__DATA SUPPLIED__
Content starts
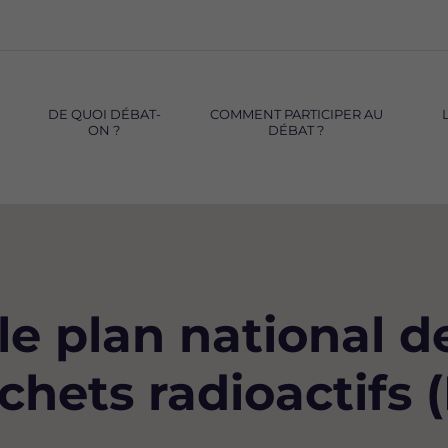
DE QUOI DÉBAT-
COMMENT PARTICIPER AU
ON ?
DÉBAT ?
le plan national d
échets radioactif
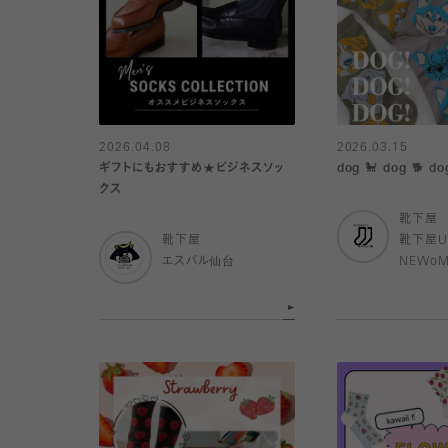
2026.04.08
2026.03.15
ギフトにもおすすめ★ビジネスソッ
dog 🐩 dog 🐕 do
クス
靴下屋
靴下屋
靴下屋U
エスパル仙台
NEWo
Content ends
__WORK REQUEST__
The lines to repeat run from the line containing "le plan national d" through the last line of the material above; give them exactly, without the pictures.

__YOUR SOLUTION__
le plan national d
échets radioactif
2026.04.08
2026.03.15
ギフトにもおすすめ★ビジネスソッ
dog 🐩 dog 🐕 do
クス
靴下屋
靴下屋
靴下屋U
エスパル仙台
NEWo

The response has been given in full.